__Task prompt__.
Return every line of text in the records below without changing a word, and leave the pictures out of your answer.

__Records shown__.

= Beginning of Section =

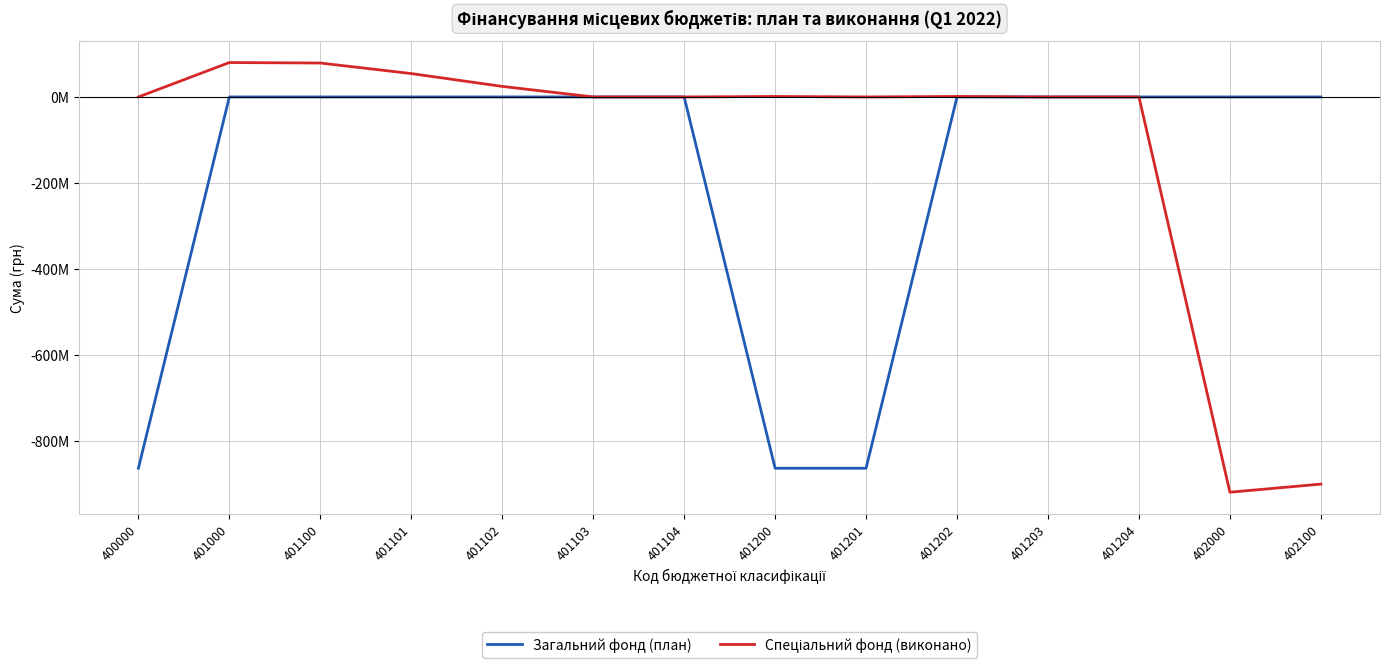

Which series has the widest spread of values?

Спеціальний фонд (виконано)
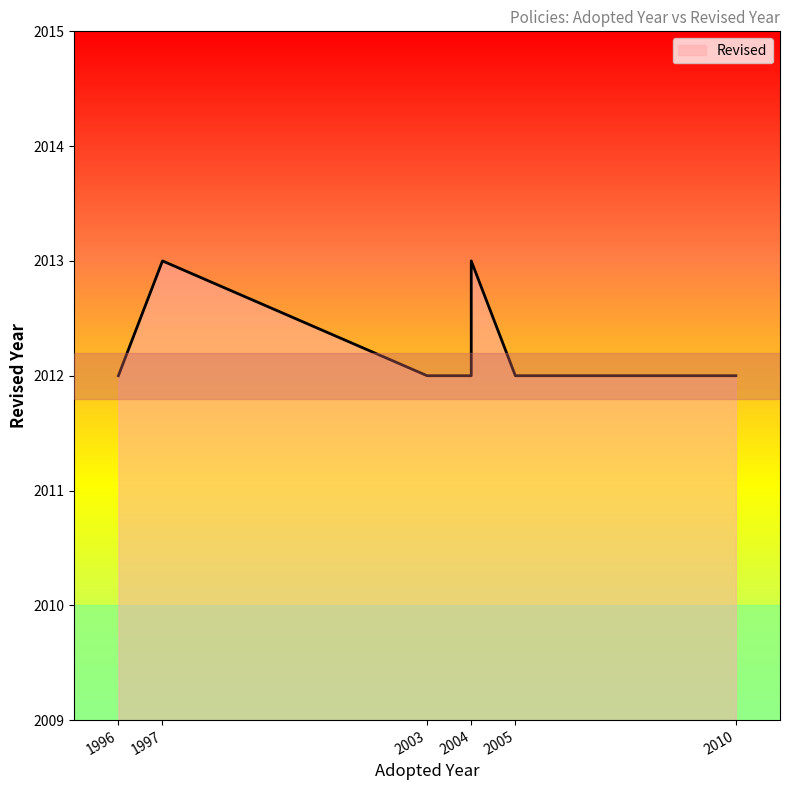

How many values exceed 2012?

2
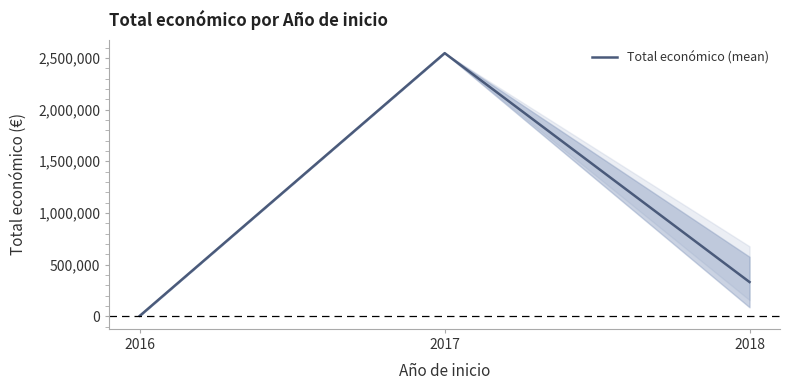

What is the greatest value displayed?

2546283.0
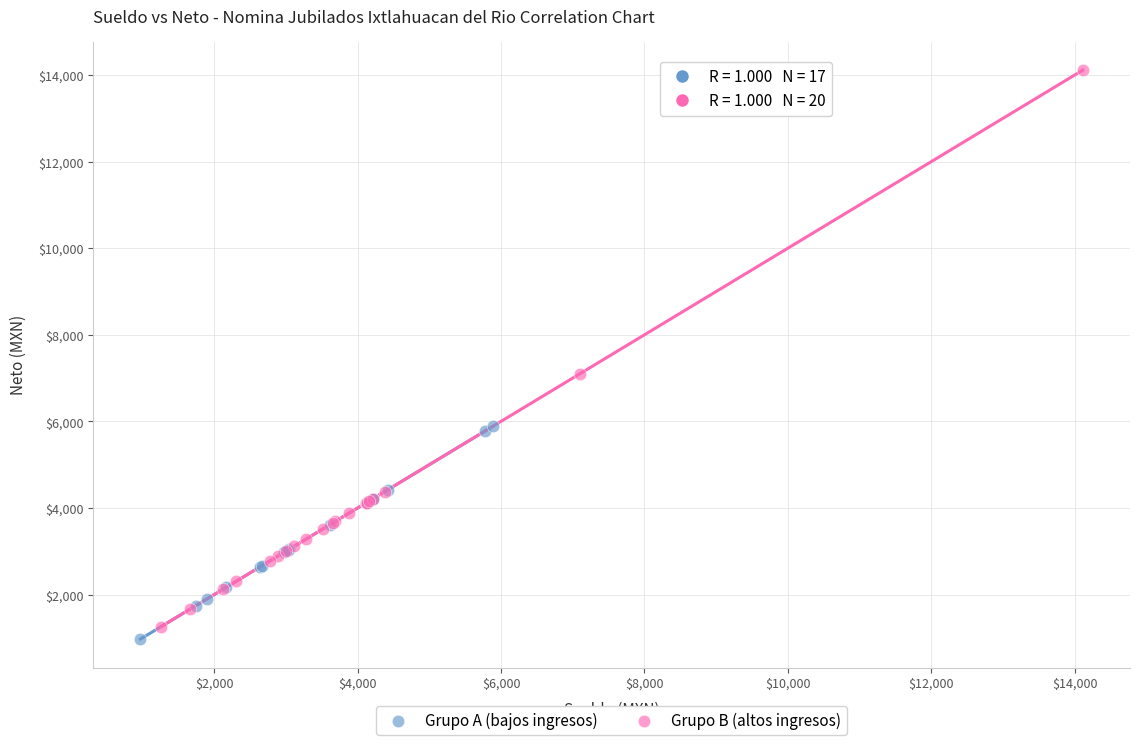

Which series has the widest spread of Y values?

Grupo B (altos ingresos)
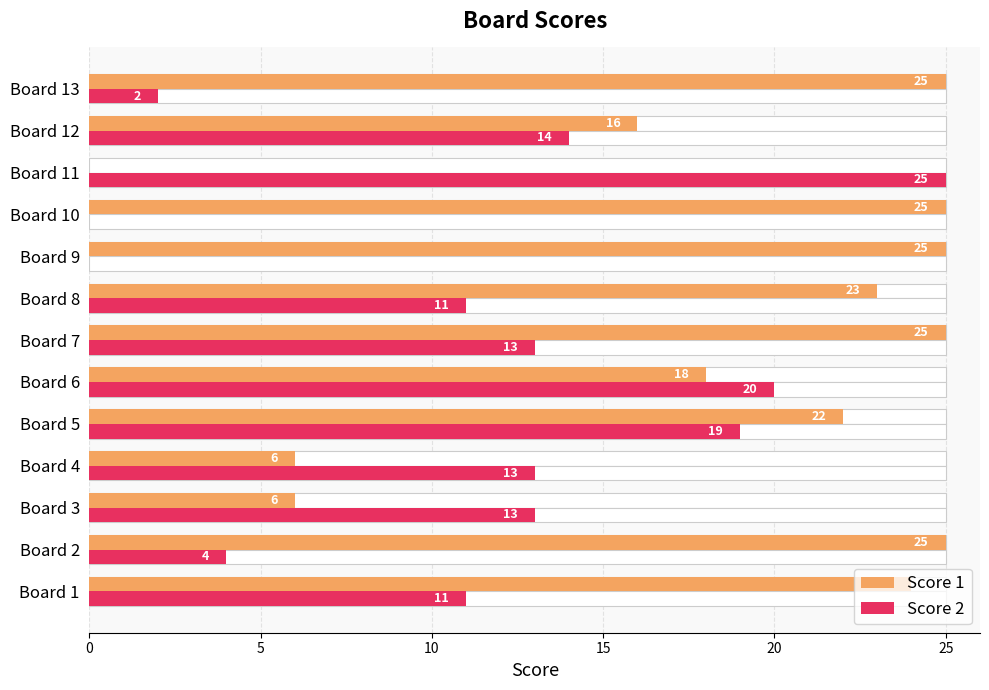

How many bars are there in each group?

2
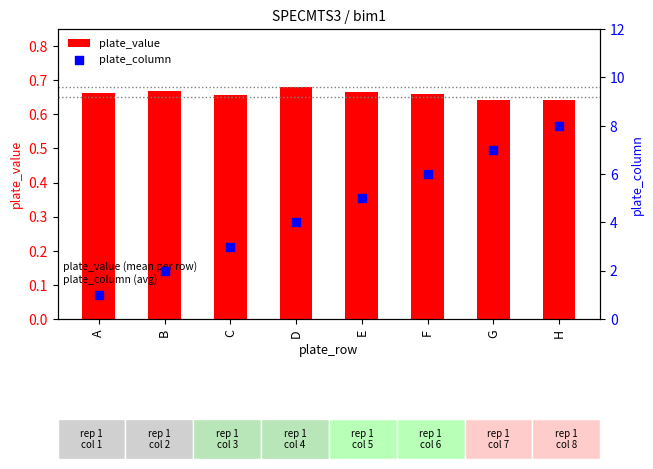

At which category is the sum across all series the highest?

H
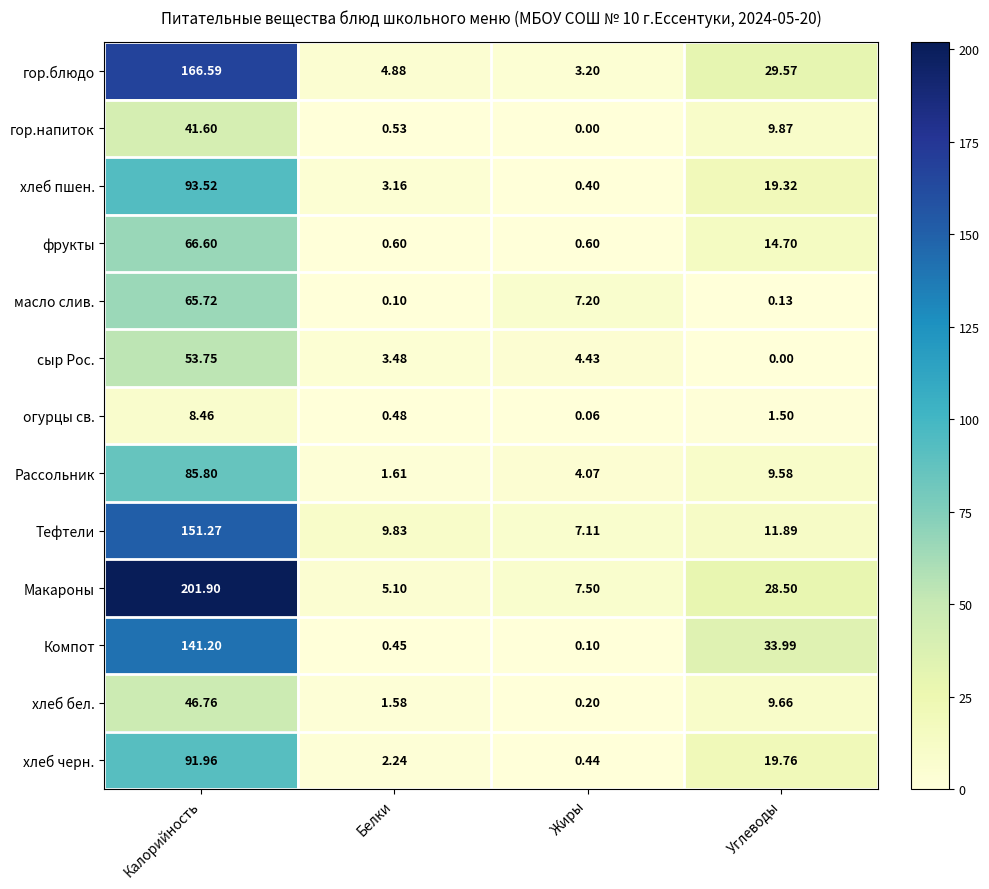

How many values in the сыр Рос. series exceed 4?

2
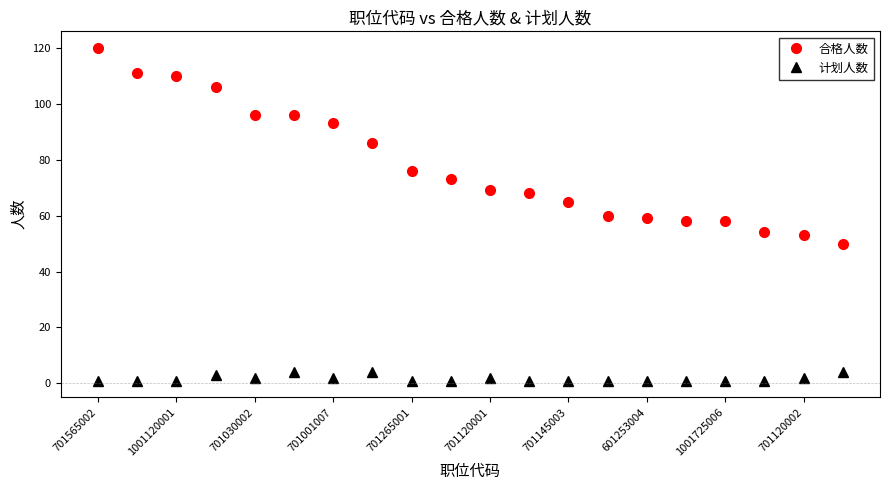

True or false: 合格人数 and 计划人数 cross at least once.

False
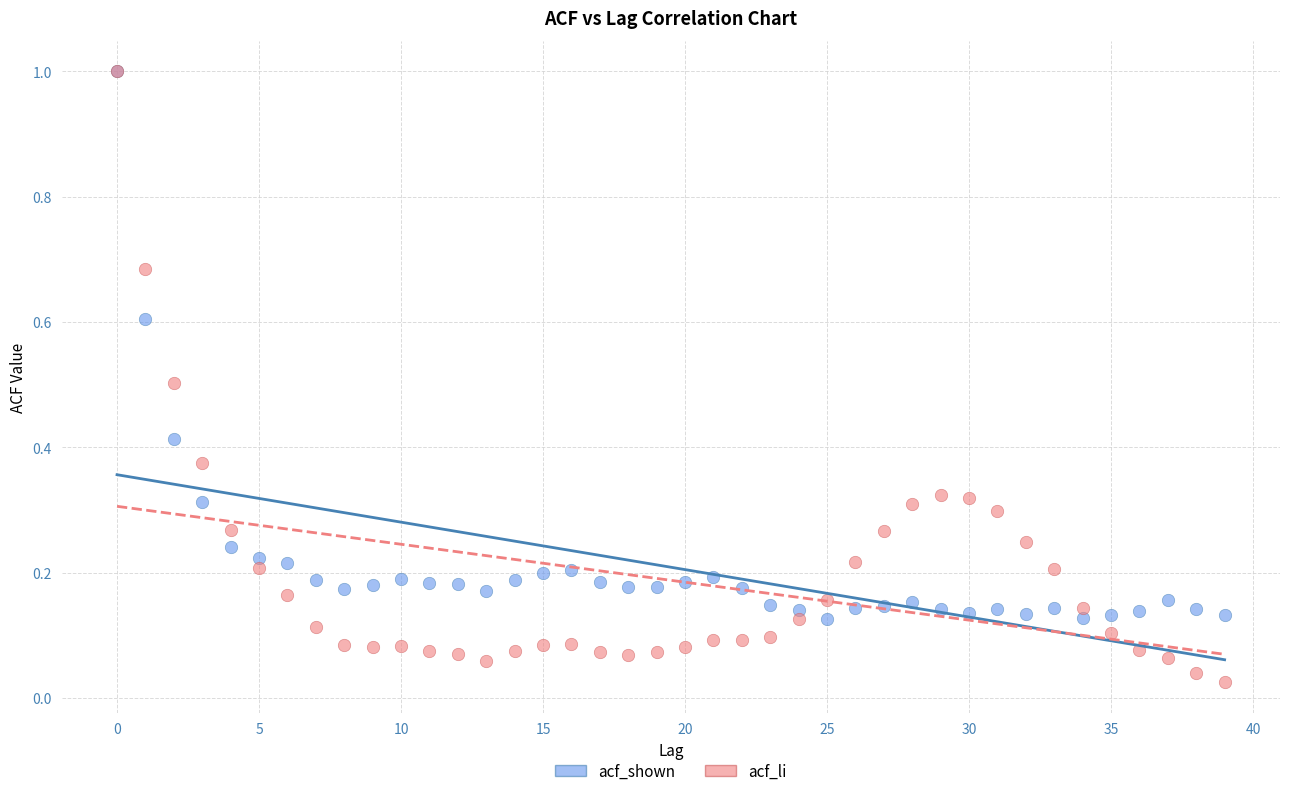

What are all the series names shown in the legend?

acf_shown, acf_li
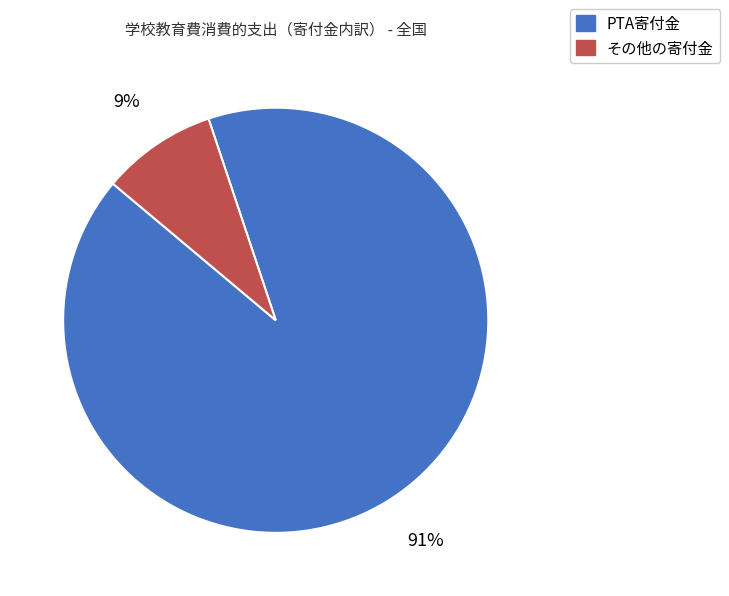

What is the ratio of the value at その他の寄付金 to the value at PTA寄付金?

0.1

= End of Section =

__Task result__.
Which series has the widest spread of values?

Спеціальний фонд (виконано)

How many values exceed 2012?

2

What is the greatest value displayed?

2546283.0

Which series has the widest spread of Y values?

Grupo B (altos ingresos)

How many bars are there in each group?

2

At which category is the sum across all series the highest?

H

How many values in the сыр Рос. series exceed 4?

2

True or false: 合格人数 and 计划人数 cross at least once.

False

What are all the series names shown in the legend?

acf_shown, acf_li

What is the ratio of the value at その他の寄付金 to the value at PTA寄付金?

0.1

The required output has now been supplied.